For such a table, the EXPLAIN statement for queries involving the table would contain the message of "WARNING: The following tables have potentially corrupt table statistics. Drop and re-compute statistics to resolve this problem."
The warning message may be a bit too scary for an Impala user especially if we consider the fact that a table without corrupt statistics could indeed have its 'hasCorruptTableStats_' set to true by Impala's frontend.
Specifically, a table without corrupt statistics but having its 'hasCorruptTableStats_' set to 1 could be created as follows after starting the Impala cluster.
- Execute on the command line "beeline -u "jdbc:hive2://localhost:11050/default"" to enter beeline.

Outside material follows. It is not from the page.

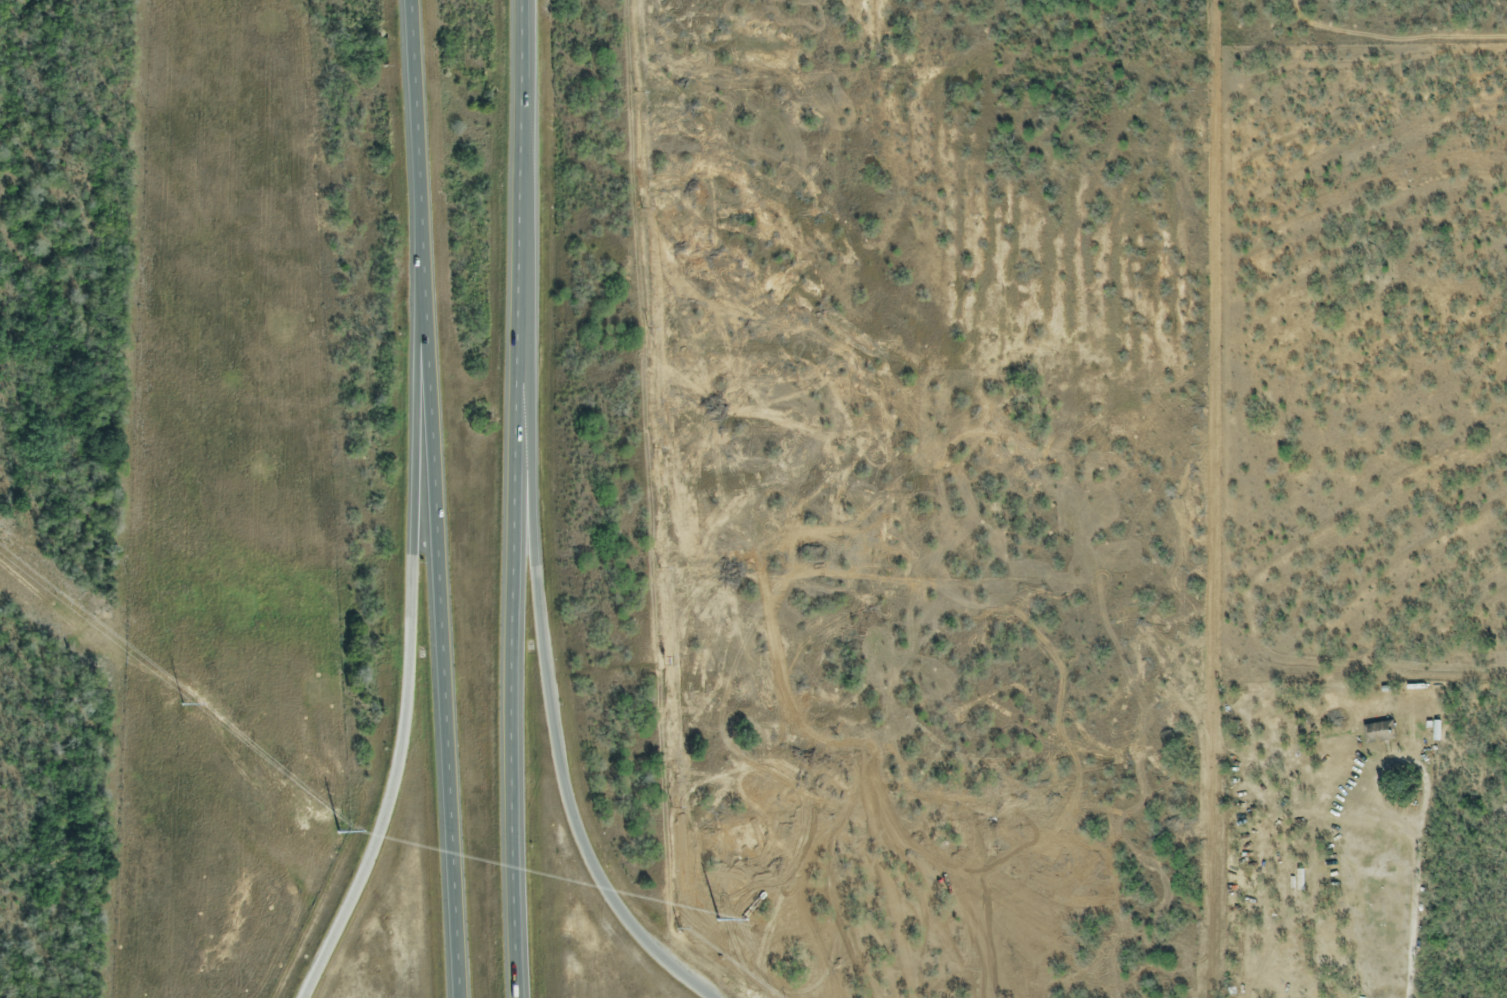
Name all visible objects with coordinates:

- Create a transactional table in beeline via "create table test_db.test_tbl_01 (id int, name string) stored as orc tblproperties ('transactional'='true')".
- Insert a row into the table just created in beeline via "insert into table test_db.test_tbl_01 (1, "Alex");".
- Delete the row just inserted in beeline via "delete from test_db.test_tbl_01 where id = 1".
- In Impala shell, execute "compute stats test_db.test_tbl_01".
- In Impala shell, execute "explain select * from test_db.test_tbl_01" to verify that the warning message described above appears in the output.
The table 'test_tbl_01' above has 0 row but the associated file size is greater than 0.
It may be better that we revise the warning message to something less scary as shown below.
The number of rows in the following tables or in a partition of them has 0 or fewer than -1 row but positive total file size. This does not necessarily imply the existence of corrupt statistics. In the case of corrupt statistics, drop and re-compute statistics could resolve this problem.